▶ _Work item_:
Each line below with the word "ISLAM" needs to be copied.

Data section below:

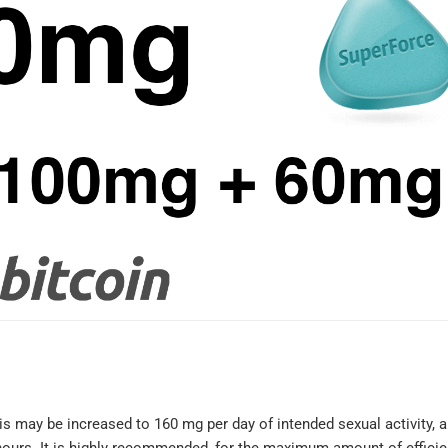
I'm very satis
with my order.
hesitant the g
equivalents 
not be the sa
his may be increased to 160 mg per day of intended sexual activity, 
what I norma
hours. It is highly recommended, for the maximum amount of effici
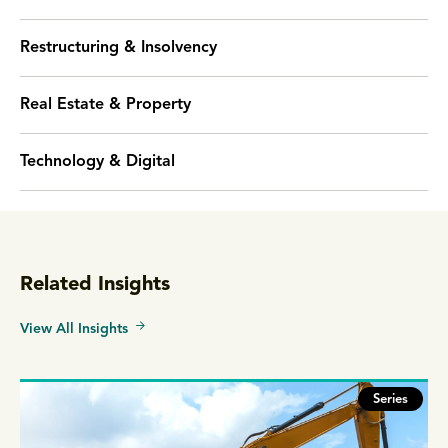
Restructuring & Insolvency
Real Estate & Property
Technology & Digital
Related Insights
View All Insights
Series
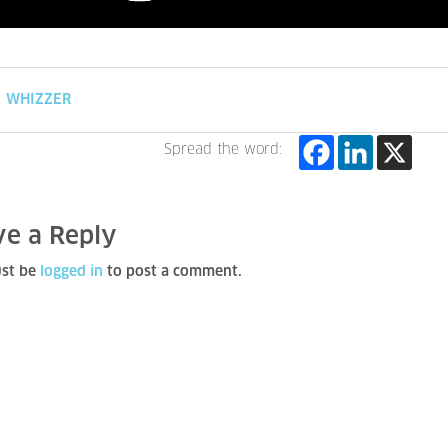
WHIZZER
Spread the word:
ve a Reply
st be
logged in
to post a comment.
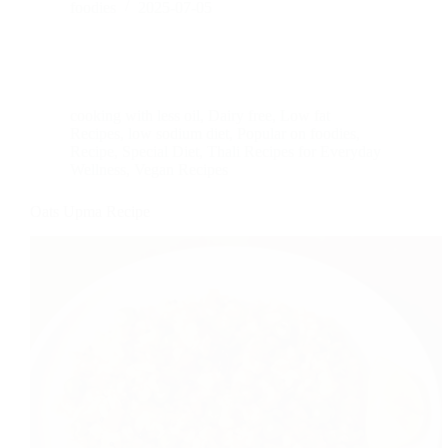
foodies
2025-07-05
cooking with less oil
,
Dairy free
,
Low fat
Recipes
,
low sodium diet
,
Popular on foodies
,
Recipe
,
Special Diet
,
Thali Recipes for Everyday
Wellness
,
Vegan Recipes
Oats Upma Recipe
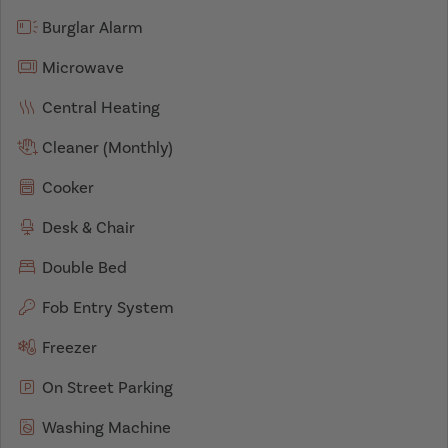
Burglar Alarm
Microwave
Central Heating
Cleaner (Monthly)
Cooker
Desk & Chair
Double Bed
Fob Entry System
Freezer
On Street Parking
Washing Machine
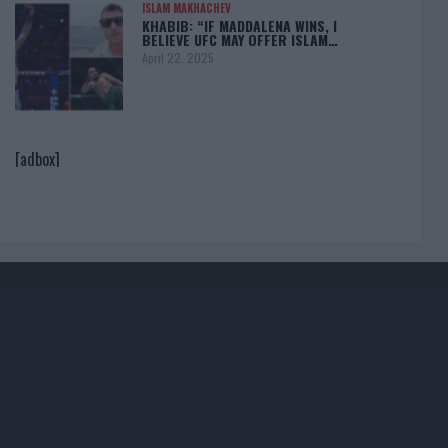
ISLAM MAKHACHEV
KHABIB: “IF MADDALENA WINS, I
BELIEVE UFC MAY OFFER ISLAM…
April 22, 2025
[adbox]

End of Data section.

▶ _Completed exercise_:
ISLAM MAKHACHEV
BELIEVE UFC MAY OFFER ISLAM…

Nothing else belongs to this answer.